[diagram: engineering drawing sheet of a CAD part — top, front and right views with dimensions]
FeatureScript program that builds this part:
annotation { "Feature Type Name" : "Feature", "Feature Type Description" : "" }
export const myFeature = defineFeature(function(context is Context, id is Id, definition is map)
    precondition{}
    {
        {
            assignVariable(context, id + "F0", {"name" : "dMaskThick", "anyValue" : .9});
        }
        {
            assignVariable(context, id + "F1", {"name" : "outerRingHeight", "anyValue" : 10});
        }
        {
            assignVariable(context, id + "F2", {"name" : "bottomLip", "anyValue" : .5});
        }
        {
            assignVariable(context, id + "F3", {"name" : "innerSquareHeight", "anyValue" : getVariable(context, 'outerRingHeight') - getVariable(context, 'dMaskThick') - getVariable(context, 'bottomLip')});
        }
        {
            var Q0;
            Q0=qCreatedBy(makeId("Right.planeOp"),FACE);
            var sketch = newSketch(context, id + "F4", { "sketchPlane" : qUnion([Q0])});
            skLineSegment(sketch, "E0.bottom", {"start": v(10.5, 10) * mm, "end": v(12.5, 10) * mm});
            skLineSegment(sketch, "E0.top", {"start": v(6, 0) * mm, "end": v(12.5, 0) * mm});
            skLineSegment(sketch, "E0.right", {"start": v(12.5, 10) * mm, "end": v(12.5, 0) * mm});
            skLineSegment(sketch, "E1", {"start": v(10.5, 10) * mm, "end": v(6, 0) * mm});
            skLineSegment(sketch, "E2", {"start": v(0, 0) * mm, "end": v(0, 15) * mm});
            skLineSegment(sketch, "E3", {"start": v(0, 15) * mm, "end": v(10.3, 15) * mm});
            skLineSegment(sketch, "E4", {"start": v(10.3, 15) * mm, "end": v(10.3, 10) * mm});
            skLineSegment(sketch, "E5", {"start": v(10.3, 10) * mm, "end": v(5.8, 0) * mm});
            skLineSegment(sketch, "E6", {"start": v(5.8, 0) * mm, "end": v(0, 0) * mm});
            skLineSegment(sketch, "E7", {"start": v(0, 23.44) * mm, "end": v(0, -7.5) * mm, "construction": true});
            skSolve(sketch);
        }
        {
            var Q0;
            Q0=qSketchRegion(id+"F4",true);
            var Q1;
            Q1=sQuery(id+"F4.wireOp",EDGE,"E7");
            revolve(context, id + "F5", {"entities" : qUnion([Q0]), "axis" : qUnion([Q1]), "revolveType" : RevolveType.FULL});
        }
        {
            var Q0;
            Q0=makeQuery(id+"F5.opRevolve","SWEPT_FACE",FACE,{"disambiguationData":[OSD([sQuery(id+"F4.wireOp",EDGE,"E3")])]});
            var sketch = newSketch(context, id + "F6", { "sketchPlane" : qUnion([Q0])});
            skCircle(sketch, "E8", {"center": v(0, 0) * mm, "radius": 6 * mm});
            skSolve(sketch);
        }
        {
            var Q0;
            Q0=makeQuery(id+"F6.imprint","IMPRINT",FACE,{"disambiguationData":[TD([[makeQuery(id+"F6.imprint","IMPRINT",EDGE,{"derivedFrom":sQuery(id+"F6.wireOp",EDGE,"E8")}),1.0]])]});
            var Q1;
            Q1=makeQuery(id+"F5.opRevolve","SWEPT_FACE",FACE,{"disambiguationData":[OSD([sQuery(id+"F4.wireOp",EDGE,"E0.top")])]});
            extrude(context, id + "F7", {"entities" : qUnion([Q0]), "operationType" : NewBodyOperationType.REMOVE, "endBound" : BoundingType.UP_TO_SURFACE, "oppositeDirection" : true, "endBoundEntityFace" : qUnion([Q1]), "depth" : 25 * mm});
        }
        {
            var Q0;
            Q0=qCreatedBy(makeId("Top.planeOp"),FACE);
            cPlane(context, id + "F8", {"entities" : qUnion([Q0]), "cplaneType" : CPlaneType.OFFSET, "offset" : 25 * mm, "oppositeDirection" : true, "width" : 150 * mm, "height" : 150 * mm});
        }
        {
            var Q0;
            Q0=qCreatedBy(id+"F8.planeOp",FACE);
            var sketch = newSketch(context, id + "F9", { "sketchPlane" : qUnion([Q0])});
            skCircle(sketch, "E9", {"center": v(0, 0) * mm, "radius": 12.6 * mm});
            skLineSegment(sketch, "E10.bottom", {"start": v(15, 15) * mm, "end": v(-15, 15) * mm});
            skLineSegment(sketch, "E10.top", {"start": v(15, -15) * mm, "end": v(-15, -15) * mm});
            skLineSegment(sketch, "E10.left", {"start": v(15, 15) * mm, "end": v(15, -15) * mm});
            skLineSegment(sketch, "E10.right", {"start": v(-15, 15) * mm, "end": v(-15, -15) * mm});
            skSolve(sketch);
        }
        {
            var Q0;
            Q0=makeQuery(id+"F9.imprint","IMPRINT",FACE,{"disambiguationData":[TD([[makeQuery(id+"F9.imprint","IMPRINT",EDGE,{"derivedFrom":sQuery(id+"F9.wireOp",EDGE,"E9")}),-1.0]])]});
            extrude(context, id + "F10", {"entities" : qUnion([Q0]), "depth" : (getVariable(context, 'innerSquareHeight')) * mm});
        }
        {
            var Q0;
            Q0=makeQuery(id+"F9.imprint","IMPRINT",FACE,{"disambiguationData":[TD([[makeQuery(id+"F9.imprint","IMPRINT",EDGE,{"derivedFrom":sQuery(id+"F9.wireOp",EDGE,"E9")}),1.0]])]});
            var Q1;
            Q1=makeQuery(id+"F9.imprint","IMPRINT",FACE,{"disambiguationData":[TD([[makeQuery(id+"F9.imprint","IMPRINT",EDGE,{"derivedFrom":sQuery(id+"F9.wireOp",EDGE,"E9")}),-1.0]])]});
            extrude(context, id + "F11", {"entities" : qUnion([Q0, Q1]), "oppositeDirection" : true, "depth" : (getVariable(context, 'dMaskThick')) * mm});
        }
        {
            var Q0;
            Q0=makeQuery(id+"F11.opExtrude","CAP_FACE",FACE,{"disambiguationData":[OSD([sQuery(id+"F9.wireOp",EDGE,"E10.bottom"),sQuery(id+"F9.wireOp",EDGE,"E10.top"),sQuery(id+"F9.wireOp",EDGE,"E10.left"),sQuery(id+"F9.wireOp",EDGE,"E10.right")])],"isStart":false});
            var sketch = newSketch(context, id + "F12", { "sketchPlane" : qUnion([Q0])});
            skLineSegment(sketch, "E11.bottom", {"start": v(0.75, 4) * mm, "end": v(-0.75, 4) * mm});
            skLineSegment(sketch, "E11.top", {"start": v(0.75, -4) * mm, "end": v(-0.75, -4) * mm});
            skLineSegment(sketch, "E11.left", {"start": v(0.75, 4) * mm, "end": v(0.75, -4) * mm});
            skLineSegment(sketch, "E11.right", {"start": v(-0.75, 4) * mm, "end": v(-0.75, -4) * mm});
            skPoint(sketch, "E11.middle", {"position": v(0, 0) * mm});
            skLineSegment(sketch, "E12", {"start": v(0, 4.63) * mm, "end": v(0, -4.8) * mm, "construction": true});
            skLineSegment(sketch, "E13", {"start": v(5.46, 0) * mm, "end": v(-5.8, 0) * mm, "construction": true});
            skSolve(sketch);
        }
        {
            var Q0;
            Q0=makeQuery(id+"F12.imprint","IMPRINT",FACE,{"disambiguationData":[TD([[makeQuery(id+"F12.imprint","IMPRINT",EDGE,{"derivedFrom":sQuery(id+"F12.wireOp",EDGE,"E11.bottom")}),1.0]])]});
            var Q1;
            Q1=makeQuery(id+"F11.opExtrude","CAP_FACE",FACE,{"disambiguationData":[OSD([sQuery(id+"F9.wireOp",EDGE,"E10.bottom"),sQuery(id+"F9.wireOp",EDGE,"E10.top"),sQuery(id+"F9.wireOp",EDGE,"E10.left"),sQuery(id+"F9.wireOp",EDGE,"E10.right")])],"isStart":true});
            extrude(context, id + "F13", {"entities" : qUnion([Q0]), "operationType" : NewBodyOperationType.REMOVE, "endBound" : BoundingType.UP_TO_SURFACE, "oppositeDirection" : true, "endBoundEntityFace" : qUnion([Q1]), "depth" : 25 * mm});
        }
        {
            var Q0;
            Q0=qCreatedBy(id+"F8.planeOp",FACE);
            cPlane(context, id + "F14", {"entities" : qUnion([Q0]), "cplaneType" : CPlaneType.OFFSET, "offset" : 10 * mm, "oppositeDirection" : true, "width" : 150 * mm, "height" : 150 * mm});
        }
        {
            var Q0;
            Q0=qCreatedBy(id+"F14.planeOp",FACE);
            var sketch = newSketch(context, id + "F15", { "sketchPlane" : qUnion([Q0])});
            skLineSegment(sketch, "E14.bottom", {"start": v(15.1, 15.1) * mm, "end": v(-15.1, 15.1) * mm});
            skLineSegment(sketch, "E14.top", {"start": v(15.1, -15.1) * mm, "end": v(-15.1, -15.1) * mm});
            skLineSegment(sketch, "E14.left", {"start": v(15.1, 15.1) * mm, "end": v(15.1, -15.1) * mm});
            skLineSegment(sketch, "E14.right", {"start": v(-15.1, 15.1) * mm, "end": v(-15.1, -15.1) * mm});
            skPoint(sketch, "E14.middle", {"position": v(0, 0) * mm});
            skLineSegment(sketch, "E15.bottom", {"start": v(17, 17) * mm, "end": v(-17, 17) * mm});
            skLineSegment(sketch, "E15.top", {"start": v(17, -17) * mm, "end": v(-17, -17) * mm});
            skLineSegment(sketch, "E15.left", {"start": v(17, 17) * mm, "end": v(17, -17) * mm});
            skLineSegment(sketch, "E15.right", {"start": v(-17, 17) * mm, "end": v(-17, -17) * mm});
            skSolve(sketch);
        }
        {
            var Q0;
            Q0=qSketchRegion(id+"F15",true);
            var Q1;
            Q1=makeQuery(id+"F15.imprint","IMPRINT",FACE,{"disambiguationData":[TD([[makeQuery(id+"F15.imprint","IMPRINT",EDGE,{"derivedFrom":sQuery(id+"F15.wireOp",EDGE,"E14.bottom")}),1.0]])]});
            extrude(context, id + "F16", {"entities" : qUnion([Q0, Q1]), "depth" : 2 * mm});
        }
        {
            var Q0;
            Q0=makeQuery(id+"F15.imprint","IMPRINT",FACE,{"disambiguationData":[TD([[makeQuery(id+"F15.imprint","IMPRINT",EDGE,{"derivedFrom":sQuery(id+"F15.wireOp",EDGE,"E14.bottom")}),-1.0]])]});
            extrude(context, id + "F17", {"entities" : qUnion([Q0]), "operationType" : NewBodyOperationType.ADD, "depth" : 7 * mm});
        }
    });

- _Task statement_:
Put the listing into a Markdown table with the columns No. and Text, starting at its first line and stopping after the line that contains "export const myFeature". Leave out blank lines.

- _Output of the task_:
| No. | Text |
|---|---|
| 1 | [diagram: engineering drawing sheet of a CAD part — top, front and right views with dimensions] |
| 2 | FeatureScript program that builds this part: |
| 3 | annotation { "Feature Type Name" : "Feature", "Feature Type Description" : "" } |
| 4 | export const myFeature = defineFeature(function(context is Context, id is Id, definition is map) |